SQuaSH metrics follow the concepts developed in [lsst.verify](https://sqr-019.lsst.io/). Here we present two approaches on how SQuaSH metrics can be inserted into InfluxDB. 

Approach #1: each metric in SQuaSH is an InfluxDB measurement 

In [None]:
from influxdb import InfluxDBClient

client = InfluxDBClient('localhost', 8086, 'root', 'root', 'squash')
client.create_database('squash')

In [None]:
import requests

SQUASH_API_URL = "https://squash-restful-api-demo.lsst.codes/"
jobs = requests.get(SQUASH_API_URL + "/jobs").json()

In [None]:
from datetime import datetime

for job_id in jobs['ids']:

    r = requests.get(SQUASH_API_URL + "/job/{}".format(job_id)).json()
    
    # Skip datasets we don't want
    if r['ci_dataset'] == 'unknown' or r['ci_dataset'] == 'decam':
        continue
    
    print('Sending point for job {}...'.format(job_id))

    points = []
    
    for meas in r['measurements']:
        point = dict()
        point['measurement'] = meas['metric']
        point['tags'] =  {'filter_name': r['meta']['filter_name'], 
                          'dataset':  r['ci_dataset']}
        point['time'] = r['date_created']
        point['fields'] = {'value': meas['value']}
        points.append(point)
        
    client.write_points(points)

Approach #2: each verification package in SQuaSH is an InfluxDB measurement

In [None]:
from influxdb import InfluxDBClient

client = InfluxDBClient('localhost', 8086, 'root', 'root', 'squash_2')
client.create_database('squash_2')

In [None]:
import requests

SQUASH_API_URL = "https://squash-restful-api-demo.lsst.codes/"
jobs = requests.get(SQUASH_API_URL + "/jobs").json()

In [None]:
from datetime import datetime

for job_id in jobs['ids']:

    r = requests.get(SQUASH_API_URL + "/job/{}".format(job_id)).json()
    
    if r['ci_dataset'] == 'unknown' or r['ci_dataset'] == 'decam':
        continue
    
    print('Sending point for job {}...'.format(job_id))

    points = []
    
    for meas in r['measurements']:
        point = dict()
        # we could add the verification package in addition to metric to improve 
        # this
        point['measurement'] = meas['metric'].split('.')[0]
        point['tags'] =  {'filter_name': r['meta']['filter_name'], 
                          'dataset':  r['ci_dataset']}                  
        point['time'] = r['date_created']
        point['fields'] = {meas['metric']: meas['value']}
        points.append(point) 
    
    client.write_points(points)

It turns out that the second approach fits better along the InfluxDB concepts.

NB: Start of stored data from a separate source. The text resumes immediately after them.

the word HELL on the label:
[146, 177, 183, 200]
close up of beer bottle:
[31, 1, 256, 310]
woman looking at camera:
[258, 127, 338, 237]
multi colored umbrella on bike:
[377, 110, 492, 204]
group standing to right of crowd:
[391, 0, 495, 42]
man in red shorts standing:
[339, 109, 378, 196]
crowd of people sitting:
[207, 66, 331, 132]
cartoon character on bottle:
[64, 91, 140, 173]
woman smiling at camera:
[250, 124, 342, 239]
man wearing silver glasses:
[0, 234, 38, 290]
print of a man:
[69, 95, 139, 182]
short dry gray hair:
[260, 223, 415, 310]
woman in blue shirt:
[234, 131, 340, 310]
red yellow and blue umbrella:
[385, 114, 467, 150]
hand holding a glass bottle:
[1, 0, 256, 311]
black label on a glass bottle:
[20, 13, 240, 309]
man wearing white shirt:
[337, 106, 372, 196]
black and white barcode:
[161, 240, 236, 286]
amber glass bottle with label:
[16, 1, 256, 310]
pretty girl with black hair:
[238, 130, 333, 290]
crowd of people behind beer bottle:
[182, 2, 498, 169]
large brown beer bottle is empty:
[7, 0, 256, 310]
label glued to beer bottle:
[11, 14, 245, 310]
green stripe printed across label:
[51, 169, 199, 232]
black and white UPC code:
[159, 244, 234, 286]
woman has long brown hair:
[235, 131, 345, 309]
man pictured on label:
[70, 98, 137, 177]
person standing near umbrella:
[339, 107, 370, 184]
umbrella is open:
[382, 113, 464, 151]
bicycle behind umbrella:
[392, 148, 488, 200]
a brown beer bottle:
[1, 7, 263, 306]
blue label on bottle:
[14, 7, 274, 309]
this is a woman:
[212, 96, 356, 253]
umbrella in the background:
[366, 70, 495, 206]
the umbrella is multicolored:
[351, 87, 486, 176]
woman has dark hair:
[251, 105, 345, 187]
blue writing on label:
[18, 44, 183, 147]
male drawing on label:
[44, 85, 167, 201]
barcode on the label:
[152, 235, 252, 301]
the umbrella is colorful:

You can verify that by exploring the two InfluxDB databases `squash` and `squash_2` just created using [Chronograf](http://localhost:8888/sources/0/chronograf/data-explorer).

## Alerting

Alerting is done with [Kapacitor](https://docs.influxdata.com/kapacitor) which integrates with Chronograf.


TODO: demonstrate how to create alerting rules programatically using the metric definition and specifications from the SQuaSH API (similar to what we did when Investigating Honeycomb).

## Discussion

### InfluxDB

- Built-in HTTP API (but not RESTful)
- CLI
- InfluxDB Python client
- SQL-like query language
- Functions like mean(), median(), min() and max()


### Chronograf

- Written in Go and React.js, implements most of Grafana fucntionalities but works with InfluxDB only.
- Explore mode: query builder is great, we can have multiple queries in a single graph
- Query builder: flexible, has the ability to edit and test the actual query before submission
- Easy to create dashboards, nice control of the graph properties, has a presentation mode
- [Template variables are great to customize dashboards](https://docs.influxdata.com/chronograf/v1.6/guides/dashboard-template-variables/)
- [You can export your dashboard definition to JSON](https://www.influxdata.com/blog/chronograf-dashboard-definitions/)
- Easy to configure alerting rules
- You can export data from the system (download CSV from the UI, from the [HTTP API](http://localhost:8888/docs#tag/measurements) or from thr CLI)
- [Combine metrics and logs dashboard](https://docs.influxdata.com/chronograf/v1.6/guides/analyzing-logs/#logs-in-dashboards).
- Combine data from two different databases in the same plot/dashboard. That's a really imporant feature in order to correlate metrics from the DM-EFD and SQuaSH. 

## Kapacitor

- Alerting rules
- Time series processing 
- [HTTP API](https://docs.influxdata.com/kapacitor/v1.5/working/api/)